Sliding Into the Ocean: California Republican's Can't Stop Digging

 If you think election day 2018 was a blue wave across the nation, it really was a blue tsunami in California. It is now popularly known that the Republicans lost half of their US House seats in California and will be representing just seven of California’s 53 Congressional districts next year. Seats in the Republican stronghold of Orange County fell one by one.

What is not known as well is that Republicans received just as much of a beating in the state offices. Not only did Democrats win all statewide offices - along with Governor-elect Gavin Newsom becoming the first Democrat to win Orange County in 40 years - Republicans lost 5 seats in the California Assembly, and 3 in the State Senate. Next year, Democrats will control 60 out of 80 seats in the Assembly, and Republicans will barely be hanging onto double digits in the upper chamber, with just 11 Senators to Democrats’ 29.

Seeing all this, the outgoing chair of the California GOP - which according to Politico is still the country’s largest state Republican party (go figure) - warned that Republicans’ endangered state in the golden state is an indicator of things to come for the national Republican party, and that the revival of California GOP is impossible if the party does not abandon its white nationalist posture.

““We have not yet been able to figure out how to effectively communicate and get significant numbers of votes from non-whites,’’ said former state Sen. Jim Brulte, who’s held the job of state GOP chair since 2013 and will retire in February.

Despite trend lines that show the “the entire country will be majority minority by 2044,’’ he said, the GOP has failed to confront the reality of those changes — or recognize the possibility that the recent “blue tsunami” midterm election in California was a harbinger of what lies ahead for the national party.”

I’d say the GOP Chair’s epiphany is not just too little and too late, it is also false. The problem Republicans have in California is not that they have not been able to effectively communicate with non-white voters. In fact, the case is much more clear that the Republicans have in fact communicated their true nature with non-white voters, and that this clarity is at the center of their demise in the country’s largest economy.

Nevertheless, Sen.

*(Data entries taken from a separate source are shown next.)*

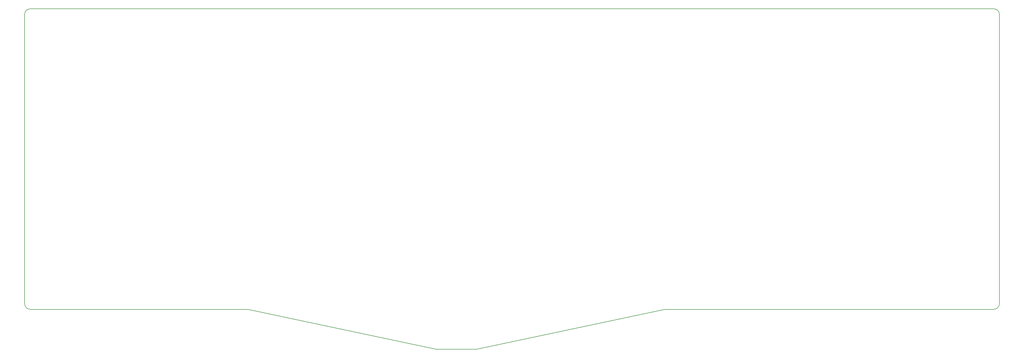
<source format=gbr>
%TF.GenerationSoftware,KiCad,Pcbnew,6.0.2+dfsg-1*%
%TF.CreationDate,2022-10-18T15:45:45-04:00*%
%TF.ProjectId,main-keyboard-pcb,6d61696e-2d6b-4657-9962-6f6172642d70,1.0*%
%TF.SameCoordinates,Original*%
%TF.FileFunction,Profile,NP*%
%FSLAX46Y46*%
G04 Gerber Fmt 4.6, Leading zero omitted, Abs format (unit mm)*
G04 Created by KiCad (PCBNEW 6.0.2+dfsg-1) date 2022-10-18 15:45:45*
%MOMM*%
%LPD*%
G01*
G04 APERTURE LIST*
%TA.AperFunction,Profile*%
%ADD10C,0.150000*%
%TD*%
G04 APERTURE END LIST*
D10*
X379036599Y-186081136D02*
G75*
G03*
X381036599Y-184081136I1J1999999D01*
G01*
X43949150Y-81306142D02*
X379036599Y-81306142D01*
X199166650Y-199998865D02*
X264646650Y-186081136D01*
X185136650Y-199998865D02*
X199166650Y-199998865D01*
X119663350Y-186081136D02*
X185136650Y-199998865D01*
X43949150Y-186081136D02*
X119663350Y-186081136D01*
X43949150Y-81306142D02*
G75*
G03*
X41949150Y-83306142I-1J-1999999D01*
G01*
X264646650Y-186081136D02*
X379036599Y-186081136D01*
X41949150Y-184081136D02*
G75*
G03*
X43949150Y-186081136I1999999J-1D01*
G01*
X381036599Y-83306142D02*
G75*
G03*
X379036599Y-81306142I-1999999J1D01*
G01*
X381036599Y-83306142D02*
X381036599Y-184081136D01*
X41949150Y-83306142D02*
X41949150Y-184081136D01*
M02*

</source>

Brutle is actually delivering an important message to his party: the GOP faces eventual irrelevance in national politics, much like what they have faced in California, if they cannot reverse their image as racist, white-nationalist, xenophobic reactionaries pining to preserve white privilege. Although it is hard to imagine a California style wipeout of the racist Right while the electoral college still exists and while the Senate continues to give each Wyoming resident 70 times the voice each Californian gets, this year’s elections have made clear that an increasingly diverse electorate is willing to be heard. Despite his sugarcoating, Brutle is correct in his analysis that Republicans face a cold future should their party continue to follow the formula that produced Donald Trump.

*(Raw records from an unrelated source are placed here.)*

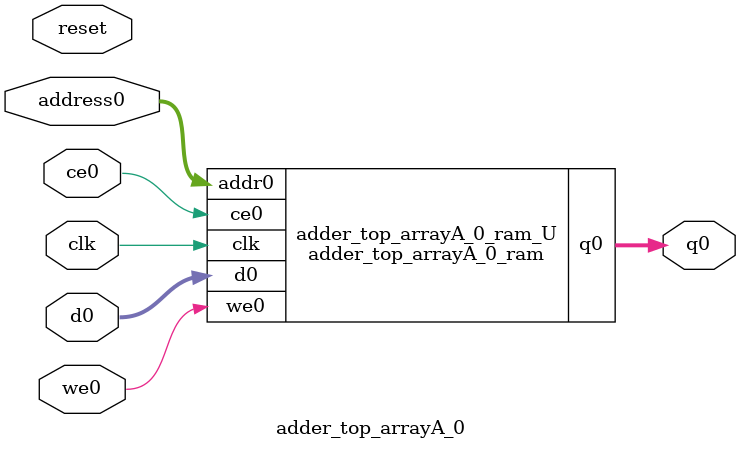
<source format=v>

`timescale 1 ns / 1 ps
module adder_top_arrayA_0_ram (addr0, ce0, d0, we0, q0,  clk);

parameter DWIDTH = 32;
parameter AWIDTH = 7;
parameter MEM_SIZE = 100;

input[AWIDTH-1:0] addr0;
input ce0;
input[DWIDTH-1:0] d0;
input we0;
output reg[DWIDTH-1:0] q0;
input clk;

(* ram_style = "block" *)reg [DWIDTH-1:0] ram[MEM_SIZE-1:0];




always @(posedge clk)  
begin 
    if (ce0) 
    begin
        if (we0) 
        begin 
            ram[addr0] <= d0; 
            q0 <= d0;
        end 
        else 
            q0 <= ram[addr0];
    end
end


endmodule


`timescale 1 ns / 1 ps
module adder_top_arrayA_0(
    reset,
    clk,
    address0,
    ce0,
    we0,
    d0,
    q0);

parameter DataWidth = 32'd32;
parameter AddressRange = 32'd100;
parameter AddressWidth = 32'd7;
input reset;
input clk;
input[AddressWidth - 1:0] address0;
input ce0;
input we0;
input[DataWidth - 1:0] d0;
output[DataWidth - 1:0] q0;



adder_top_arrayA_0_ram adder_top_arrayA_0_ram_U(
    .clk( clk ),
    .addr0( address0 ),
    .ce0( ce0 ),
    .d0( d0 ),
    .we0( we0 ),
    .q0( q0 ));

endmodule


</source>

The good news for Democrats is that the candidates for leadership of the California GOP going forward are in no mood to pay attention to the truth. Influential Republicans - inside of California and out - are happily whistling the Trump talking point that illegal voting, rather than Republican racism, is the cause for their route in the state. A Democratic strategist warned that if Republicans failed to heed Brutle’s advice, the party is at risk of “sliding in to the ocean”, the top candidates for CA-GOP’s chairmanship seem intent on an oceanbound journey. One candidate - the failed primary competitor and Trumpophile Travis Allen - even insists that California Republicans do a better job of attaching themselves to Individual-1.

““This is the same chatter we’ve heard form the GOP establishment for the past 20 years. The concept that Republicans need to look and sound more like Democrats to be elected in California is exactly what got us into this mess,’’ said Allen. “It’s about time for the Republicans in California to stand up for our values, our ideals — and yes, even support our GOP president.””

Republicans simply cannot fathom the idea that voters - California voters, American voters - are rejecting their hateful ideology. So they are going to the ends of the earth to create and indulge in the self-delusion that their loss is because they didn’t hug their bigoted brethren enough, or that the voters themselves are illegitimate. They will not admit the fact that the California Republican party’s sad state of affairs has been twenty years in the making since Proposition 187 attacking immigrants, and that it has been fully manifest for the last decade.

For the sake of a healthy democratic process based on a diversity of ideas, I would actually prefer the rebirth of a Republican party with a revival of the original Republican principles of civil rights, conservation, and enterprise. That way, we can, as a country, have an honest debate about the proper role of government.

But as a partisan, I’d be lying if I said I am not having evil laughs at the hope that the Republicans follow Travis Allen right into the ocean.